(Beginning of RECORDS SUPPLIED)

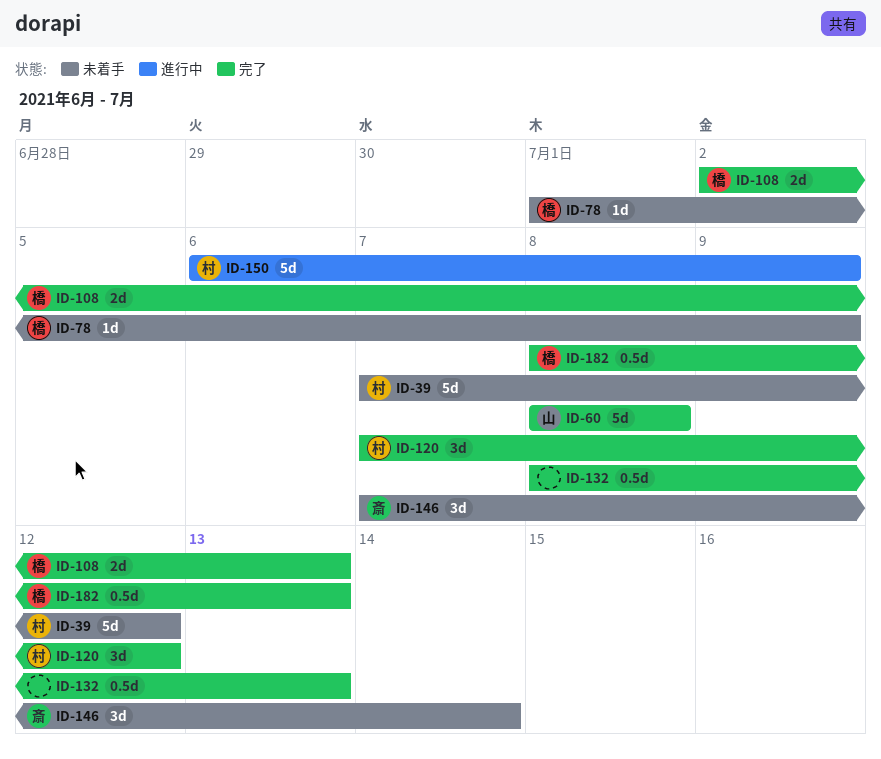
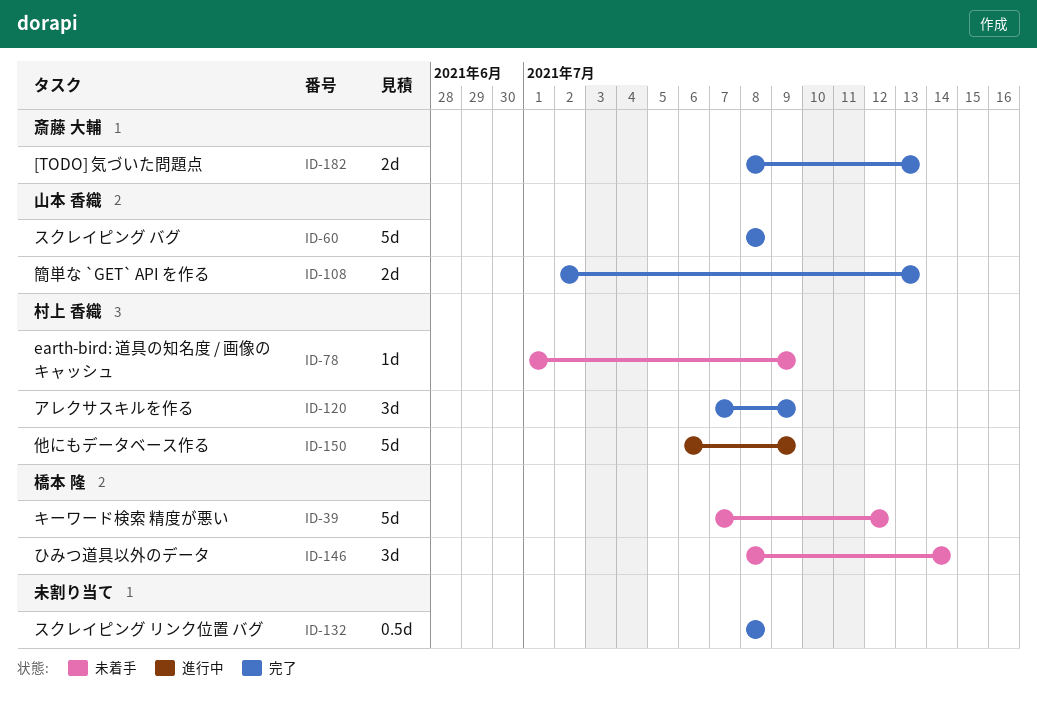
ID-39, owner: 村上 香織 -> 橋本 隆
ID-78, owner: 橋本 隆 -> 村上 香織
ID-108, owner: 橋本 隆 -> 山本 香織
ID-120, due: Jul 12 -> Jul 9
ID-132, due: Jul 13 -> Jul 8
ID-146, owner: 斎藤 大輔 -> 橋本 隆
ID-146, start: Jul 7 -> Jul 8
ID-182, owner: 橋本 隆 -> 斎藤 大輔
ID-182, estimate: 0.5d -> 2d

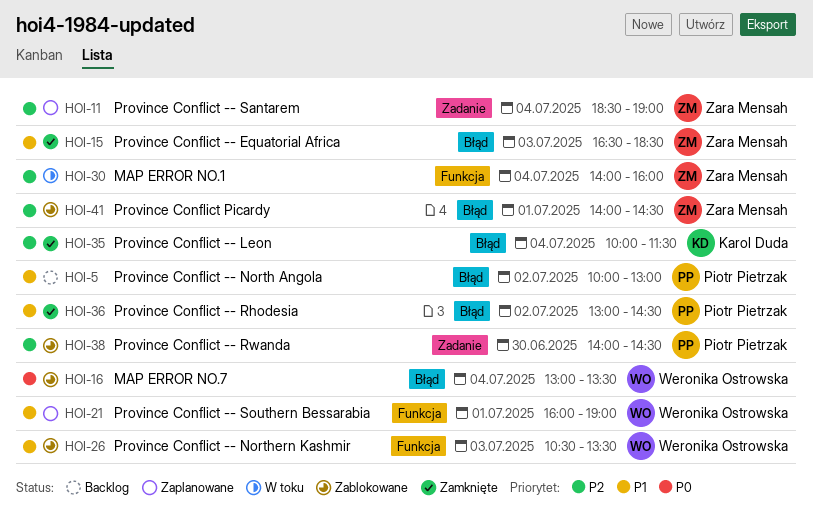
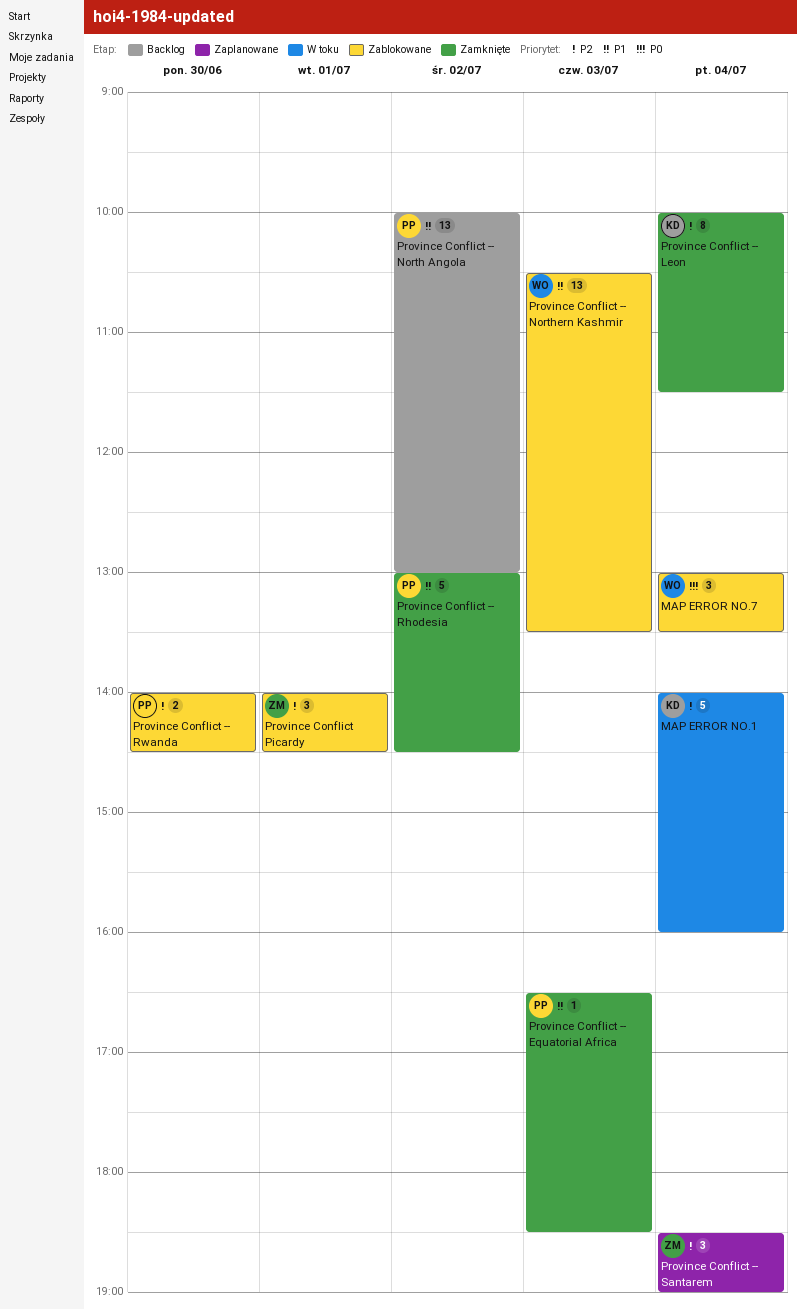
MAP ERROR NO.1, owner: Zara Mensah -> Karol Duda
Province Conflict -- Equatorial Africa, owner: Zara Mensah -> Piotr Pietrzak
Province Conflict -- Southern Bessarabia: present -> none

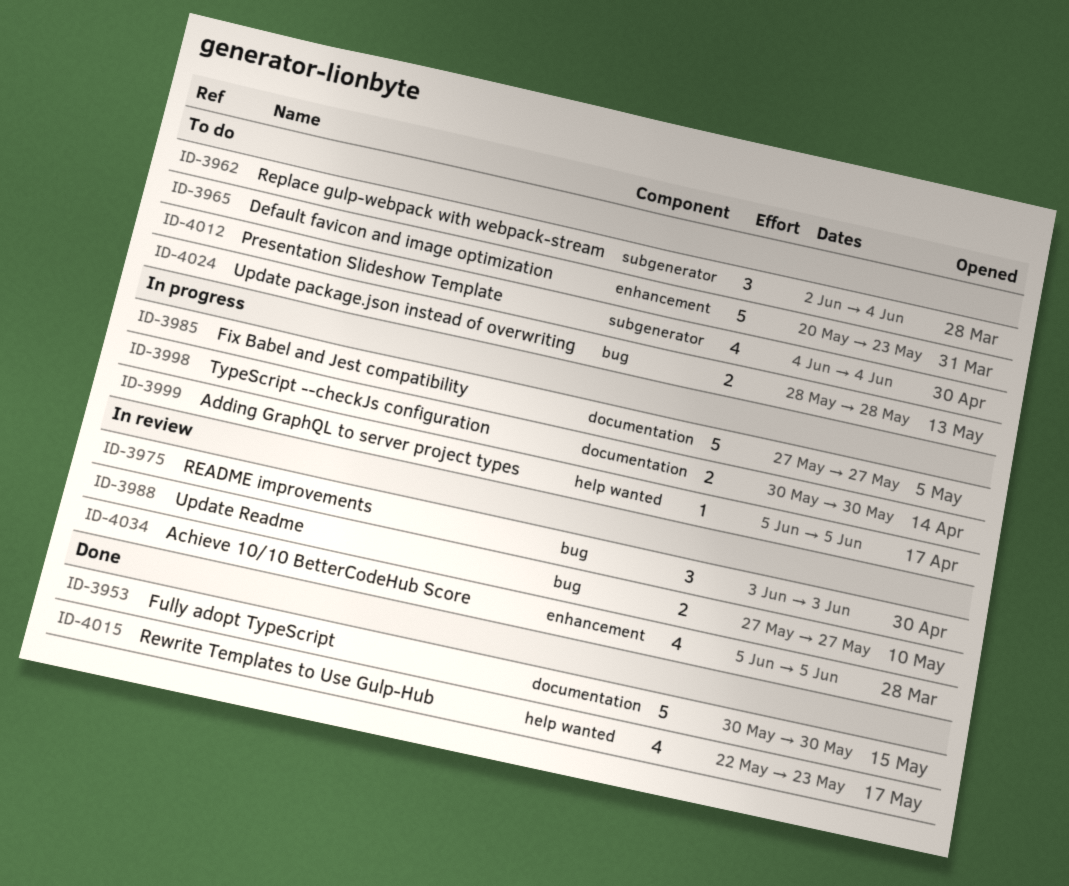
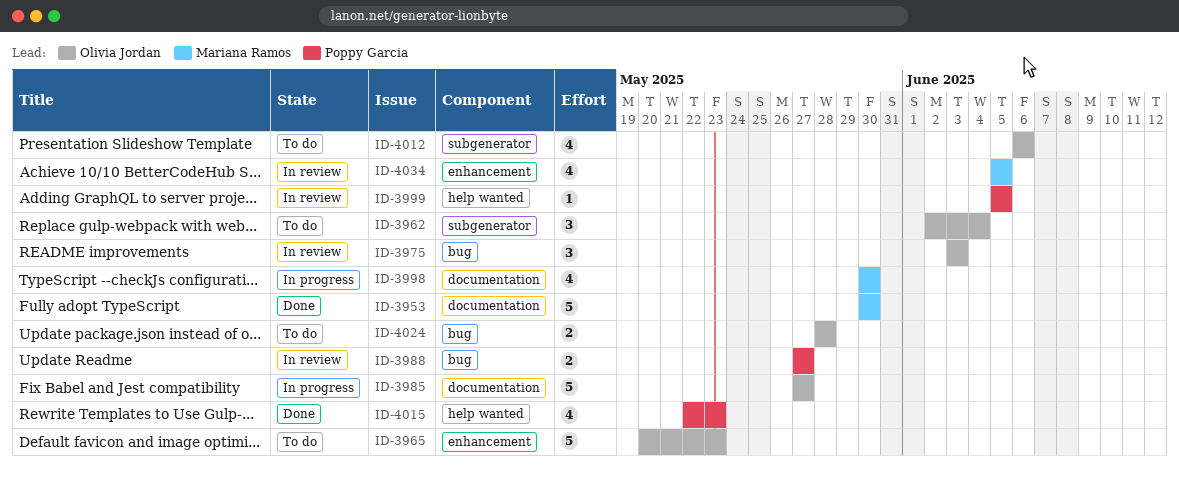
ID-3998, estimate: 2 -> 4
ID-3999, status: In progress -> In review
ID-4012, start: Jun 4 -> Jun 6
ID-4012, due: Jun 4 -> Jun 6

(End of RECORDS SUPPLIED)

● BRIEF
The result should be the material above, unchanged and free of pictures; please print it.

● ANSWER AREA
ID-39, owner: 村上 香織 -> 橋本 隆
ID-78, owner: 橋本 隆 -> 村上 香織
ID-108, owner: 橋本 隆 -> 山本 香織
ID-120, due: Jul 12 -> Jul 9
ID-132, due: Jul 13 -> Jul 8
ID-146, owner: 斎藤 大輔 -> 橋本 隆
ID-146, start: Jul 7 -> Jul 8
ID-182, owner: 橋本 隆 -> 斎藤 大輔
ID-182, estimate: 0.5d -> 2d

MAP ERROR NO.1, owner: Zara Mensah -> Karol Duda
Province Conflict -- Equatorial Africa, owner: Zara Mensah -> Piotr Pietrzak
Province Conflict -- Southern Bessarabia: present -> none

ID-3998, estimate: 2 -> 4
ID-3999, status: In progress -> In review
ID-4012, start: Jun 4 -> Jun 6
ID-4012, due: Jun 4 -> Jun 6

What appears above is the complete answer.